## EXERCISE BRIEF
Once the pictures are set aside, transcribe the remaining data exactly.

(Stored data entries)
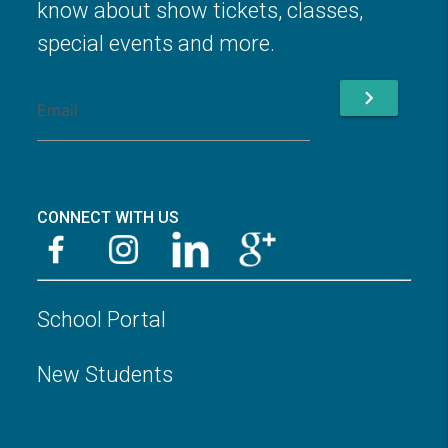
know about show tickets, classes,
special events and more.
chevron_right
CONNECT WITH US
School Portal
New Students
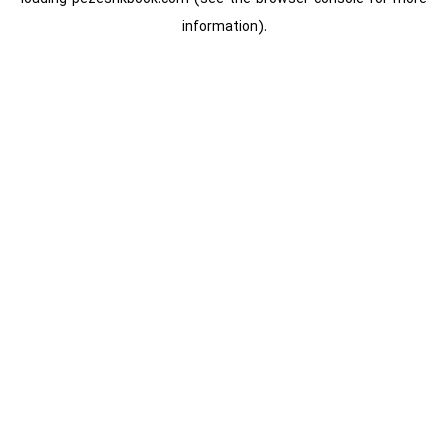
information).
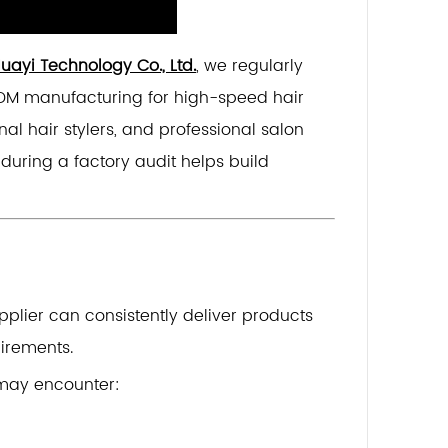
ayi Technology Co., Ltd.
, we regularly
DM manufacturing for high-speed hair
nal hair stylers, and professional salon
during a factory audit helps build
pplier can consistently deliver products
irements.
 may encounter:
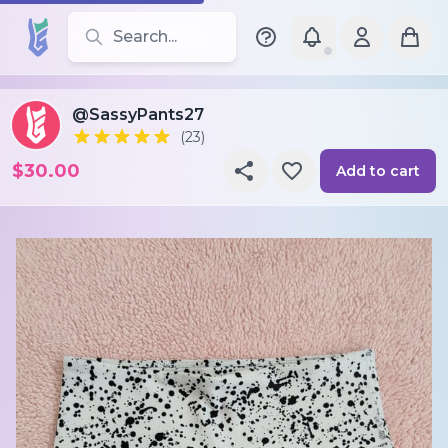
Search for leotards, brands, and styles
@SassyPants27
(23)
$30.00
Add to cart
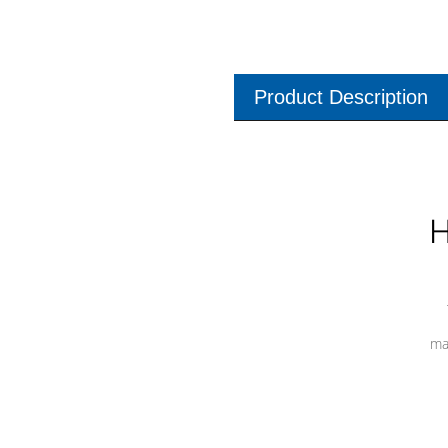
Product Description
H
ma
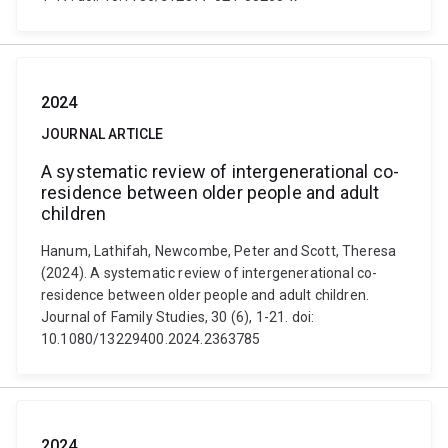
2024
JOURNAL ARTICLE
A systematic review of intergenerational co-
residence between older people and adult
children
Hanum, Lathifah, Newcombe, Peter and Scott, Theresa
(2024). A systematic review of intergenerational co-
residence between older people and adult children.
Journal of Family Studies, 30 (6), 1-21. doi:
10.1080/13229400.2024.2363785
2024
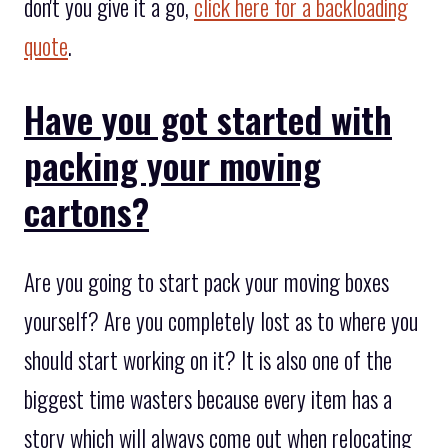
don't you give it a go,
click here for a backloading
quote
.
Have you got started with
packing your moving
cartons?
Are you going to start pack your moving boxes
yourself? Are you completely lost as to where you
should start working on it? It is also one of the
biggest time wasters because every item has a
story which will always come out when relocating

## ANSWER TO THIS EXERCISE
know about show tickets, classes,
special events and more.
chevron_right
CONNECT WITH US
School Portal
New Students
information).
ayi Technology Co., Ltd.
, we regularly
DM manufacturing for high-speed hair
nal hair stylers, and professional salon
during a factory audit helps build
pplier can consistently deliver products
irements.
 may encounter:
Search for leotards, brands, and styles
@SassyPants27
(23)
$30.00
Add to cart
Product Description
H
ma
2024
JOURNAL ARTICLE
A systematic review of intergenerational co-
residence between older people and adult
children
Hanum, Lathifah, Newcombe, Peter and Scott, Theresa
(2024). A systematic review of intergenerational co-
residence between older people and adult children.
Journal of Family Studies, 30 (6), 1-21. doi:
10.1080/13229400.2024.2363785
2024
don't you give it a go,
click here for a backloading
quote
.
Have you got started with
packing your moving
cartons?
Are you going to start pack your moving boxes
yourself? Are you completely lost as to where you
should start working on it? It is also one of the
biggest time wasters because every item has a
story which will always come out when relocating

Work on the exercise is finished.